▶ **Aim of the task**: Copy every line of the records below without changing anything.

===== Entries =====

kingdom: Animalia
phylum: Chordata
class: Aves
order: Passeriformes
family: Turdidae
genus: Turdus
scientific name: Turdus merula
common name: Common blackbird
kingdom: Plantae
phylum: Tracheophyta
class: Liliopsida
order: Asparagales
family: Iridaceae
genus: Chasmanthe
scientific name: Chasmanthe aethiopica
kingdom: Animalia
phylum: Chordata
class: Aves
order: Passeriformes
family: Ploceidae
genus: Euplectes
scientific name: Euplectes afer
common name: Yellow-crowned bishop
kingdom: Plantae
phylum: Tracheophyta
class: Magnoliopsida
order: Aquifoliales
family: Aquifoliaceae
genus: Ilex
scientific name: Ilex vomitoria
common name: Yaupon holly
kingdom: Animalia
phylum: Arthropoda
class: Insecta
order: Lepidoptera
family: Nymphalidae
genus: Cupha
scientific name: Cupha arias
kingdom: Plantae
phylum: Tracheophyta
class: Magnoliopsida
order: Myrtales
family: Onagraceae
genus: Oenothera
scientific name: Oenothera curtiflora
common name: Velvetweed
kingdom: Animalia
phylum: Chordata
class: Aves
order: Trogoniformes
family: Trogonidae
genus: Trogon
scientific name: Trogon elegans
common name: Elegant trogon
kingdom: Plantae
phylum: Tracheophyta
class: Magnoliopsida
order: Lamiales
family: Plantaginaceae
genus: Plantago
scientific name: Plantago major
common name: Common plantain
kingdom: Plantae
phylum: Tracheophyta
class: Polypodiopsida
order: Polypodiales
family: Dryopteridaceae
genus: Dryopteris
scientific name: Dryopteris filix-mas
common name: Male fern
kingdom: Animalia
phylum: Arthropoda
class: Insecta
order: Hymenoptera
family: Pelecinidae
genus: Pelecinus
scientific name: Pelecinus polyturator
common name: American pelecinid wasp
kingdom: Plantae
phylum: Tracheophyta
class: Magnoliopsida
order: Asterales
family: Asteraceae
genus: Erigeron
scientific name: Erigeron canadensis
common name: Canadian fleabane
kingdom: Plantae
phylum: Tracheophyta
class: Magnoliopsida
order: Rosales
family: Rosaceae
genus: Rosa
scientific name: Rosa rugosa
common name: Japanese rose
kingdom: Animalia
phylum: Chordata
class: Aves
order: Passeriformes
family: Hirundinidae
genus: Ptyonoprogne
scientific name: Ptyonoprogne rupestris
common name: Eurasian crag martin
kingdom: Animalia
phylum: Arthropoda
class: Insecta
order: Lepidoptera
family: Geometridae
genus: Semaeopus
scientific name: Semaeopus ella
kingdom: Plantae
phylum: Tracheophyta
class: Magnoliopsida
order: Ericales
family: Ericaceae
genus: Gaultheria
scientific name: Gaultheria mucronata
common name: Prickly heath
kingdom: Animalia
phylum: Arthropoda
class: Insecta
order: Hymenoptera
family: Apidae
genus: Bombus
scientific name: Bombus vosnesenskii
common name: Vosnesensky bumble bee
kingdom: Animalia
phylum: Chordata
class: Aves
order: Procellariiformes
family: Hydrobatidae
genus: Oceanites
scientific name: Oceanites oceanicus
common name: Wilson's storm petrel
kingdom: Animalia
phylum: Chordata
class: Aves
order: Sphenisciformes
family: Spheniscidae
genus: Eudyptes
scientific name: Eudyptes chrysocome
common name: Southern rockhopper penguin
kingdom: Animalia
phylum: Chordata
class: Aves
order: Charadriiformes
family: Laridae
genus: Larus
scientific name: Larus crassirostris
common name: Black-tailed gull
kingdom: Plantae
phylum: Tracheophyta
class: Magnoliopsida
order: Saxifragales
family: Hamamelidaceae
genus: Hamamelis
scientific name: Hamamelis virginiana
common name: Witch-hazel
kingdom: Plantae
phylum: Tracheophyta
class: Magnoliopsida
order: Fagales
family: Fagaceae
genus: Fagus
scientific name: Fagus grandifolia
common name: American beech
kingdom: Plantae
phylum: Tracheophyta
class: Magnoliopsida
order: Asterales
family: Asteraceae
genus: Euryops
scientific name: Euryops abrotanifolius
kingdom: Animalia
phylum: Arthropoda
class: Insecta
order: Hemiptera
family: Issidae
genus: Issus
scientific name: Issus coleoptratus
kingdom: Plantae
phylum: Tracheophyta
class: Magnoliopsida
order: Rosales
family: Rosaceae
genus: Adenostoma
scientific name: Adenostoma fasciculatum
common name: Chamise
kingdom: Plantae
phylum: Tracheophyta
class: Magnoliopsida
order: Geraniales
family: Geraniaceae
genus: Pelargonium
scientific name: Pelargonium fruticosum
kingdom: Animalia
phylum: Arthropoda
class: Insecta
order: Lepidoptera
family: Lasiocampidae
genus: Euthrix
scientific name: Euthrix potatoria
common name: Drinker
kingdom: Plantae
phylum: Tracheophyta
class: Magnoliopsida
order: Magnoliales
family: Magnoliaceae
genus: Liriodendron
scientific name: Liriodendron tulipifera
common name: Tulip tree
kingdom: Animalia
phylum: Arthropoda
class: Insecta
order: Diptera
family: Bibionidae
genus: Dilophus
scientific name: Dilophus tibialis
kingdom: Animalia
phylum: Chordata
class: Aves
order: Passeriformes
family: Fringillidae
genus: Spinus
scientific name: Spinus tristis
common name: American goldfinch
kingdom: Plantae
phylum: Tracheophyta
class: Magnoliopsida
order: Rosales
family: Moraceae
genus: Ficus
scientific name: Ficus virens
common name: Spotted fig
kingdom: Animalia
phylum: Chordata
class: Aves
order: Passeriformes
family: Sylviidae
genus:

=====

▶ **Finished exercise**:
kingdom: Animalia
phylum: Chordata
class: Aves
order: Passeriformes
family: Turdidae
genus: Turdus
scientific name: Turdus merula
common name: Common blackbird
kingdom: Plantae
phylum: Tracheophyta
class: Liliopsida
order: Asparagales
family: Iridaceae
genus: Chasmanthe
scientific name: Chasmanthe aethiopica
kingdom: Animalia
phylum: Chordata
class: Aves
order: Passeriformes
family: Ploceidae
genus: Euplectes
scientific name: Euplectes afer
common name: Yellow-crowned bishop
kingdom: Plantae
phylum: Tracheophyta
class: Magnoliopsida
order: Aquifoliales
family: Aquifoliaceae
genus: Ilex
scientific name: Ilex vomitoria
common name: Yaupon holly
kingdom: Animalia
phylum: Arthropoda
class: Insecta
order: Lepidoptera
family: Nymphalidae
genus: Cupha
scientific name: Cupha arias
kingdom: Plantae
phylum: Tracheophyta
class: Magnoliopsida
order: Myrtales
family: Onagraceae
genus: Oenothera
scientific name: Oenothera curtiflora
common name: Velvetweed
kingdom: Animalia
phylum: Chordata
class: Aves
order: Trogoniformes
family: Trogonidae
genus: Trogon
scientific name: Trogon elegans
common name: Elegant trogon
kingdom: Plantae
phylum: Tracheophyta
class: Magnoliopsida
order: Lamiales
family: Plantaginaceae
genus: Plantago
scientific name: Plantago major
common name: Common plantain
kingdom: Plantae
phylum: Tracheophyta
class: Polypodiopsida
order: Polypodiales
family: Dryopteridaceae
genus: Dryopteris
scientific name: Dryopteris filix-mas
common name: Male fern
kingdom: Animalia
phylum: Arthropoda
class: Insecta
order: Hymenoptera
family: Pelecinidae
genus: Pelecinus
scientific name: Pelecinus polyturator
common name: American pelecinid wasp
kingdom: Plantae
phylum: Tracheophyta
class: Magnoliopsida
order: Asterales
family: Asteraceae
genus: Erigeron
scientific name: Erigeron canadensis
common name: Canadian fleabane
kingdom: Plantae
phylum: Tracheophyta
class: Magnoliopsida
order: Rosales
family: Rosaceae
genus: Rosa
scientific name: Rosa rugosa
common name: Japanese rose
kingdom: Animalia
phylum: Chordata
class: Aves
order: Passeriformes
family: Hirundinidae
genus: Ptyonoprogne
scientific name: Ptyonoprogne rupestris
common name: Eurasian crag martin
kingdom: Animalia
phylum: Arthropoda
class: Insecta
order: Lepidoptera
family: Geometridae
genus: Semaeopus
scientific name: Semaeopus ella
kingdom: Plantae
phylum: Tracheophyta
class: Magnoliopsida
order: Ericales
family: Ericaceae
genus: Gaultheria
scientific name: Gaultheria mucronata
common name: Prickly heath
kingdom: Animalia
phylum: Arthropoda
class: Insecta
order: Hymenoptera
family: Apidae
genus: Bombus
scientific name: Bombus vosnesenskii
common name: Vosnesensky bumble bee
kingdom: Animalia
phylum: Chordata
class: Aves
order: Procellariiformes
family: Hydrobatidae
genus: Oceanites
scientific name: Oceanites oceanicus
common name: Wilson's storm petrel
kingdom: Animalia
phylum: Chordata
class: Aves
order: Sphenisciformes
family: Spheniscidae
genus: Eudyptes
scientific name: Eudyptes chrysocome
common name: Southern rockhopper penguin
kingdom: Animalia
phylum: Chordata
class: Aves
order: Charadriiformes
family: Laridae
genus: Larus
scientific name: Larus crassirostris
common name: Black-tailed gull
kingdom: Plantae
phylum: Tracheophyta
class: Magnoliopsida
order: Saxifragales
family: Hamamelidaceae
genus: Hamamelis
scientific name: Hamamelis virginiana
common name: Witch-hazel
kingdom: Plantae
phylum: Tracheophyta
class: Magnoliopsida
order: Fagales
family: Fagaceae
genus: Fagus
scientific name: Fagus grandifolia
common name: American beech
kingdom: Plantae
phylum: Tracheophyta
class: Magnoliopsida
order: Asterales
family: Asteraceae
genus: Euryops
scientific name: Euryops abrotanifolius
kingdom: Animalia
phylum: Arthropoda
class: Insecta
order: Hemiptera
family: Issidae
genus: Issus
scientific name: Issus coleoptratus
kingdom: Plantae
phylum: Tracheophyta
class: Magnoliopsida
order: Rosales
family: Rosaceae
genus: Adenostoma
scientific name: Adenostoma fasciculatum
common name: Chamise
kingdom: Plantae
phylum: Tracheophyta
class: Magnoliopsida
order: Geraniales
family: Geraniaceae
genus: Pelargonium
scientific name: Pelargonium fruticosum
kingdom: Animalia
phylum: Arthropoda
class: Insecta
order: Lepidoptera
family: Lasiocampidae
genus: Euthrix
scientific name: Euthrix potatoria
common name: Drinker
kingdom: Plantae
phylum: Tracheophyta
class: Magnoliopsida
order: Magnoliales
family: Magnoliaceae
genus: Liriodendron
scientific name: Liriodendron tulipifera
common name: Tulip tree
kingdom: Animalia
phylum: Arthropoda
class: Insecta
order: Diptera
family: Bibionidae
genus: Dilophus
scientific name: Dilophus tibialis
kingdom: Animalia
phylum: Chordata
class: Aves
order: Passeriformes
family: Fringillidae
genus: Spinus
scientific name: Spinus tristis
common name: American goldfinch
kingdom: Plantae
phylum: Tracheophyta
class: Magnoliopsida
order: Rosales
family: Moraceae
genus: Ficus
scientific name: Ficus virens
common name: Spotted fig
kingdom: Animalia
phylum: Chordata
class: Aves
order: Passeriformes
family: Sylviidae
genus:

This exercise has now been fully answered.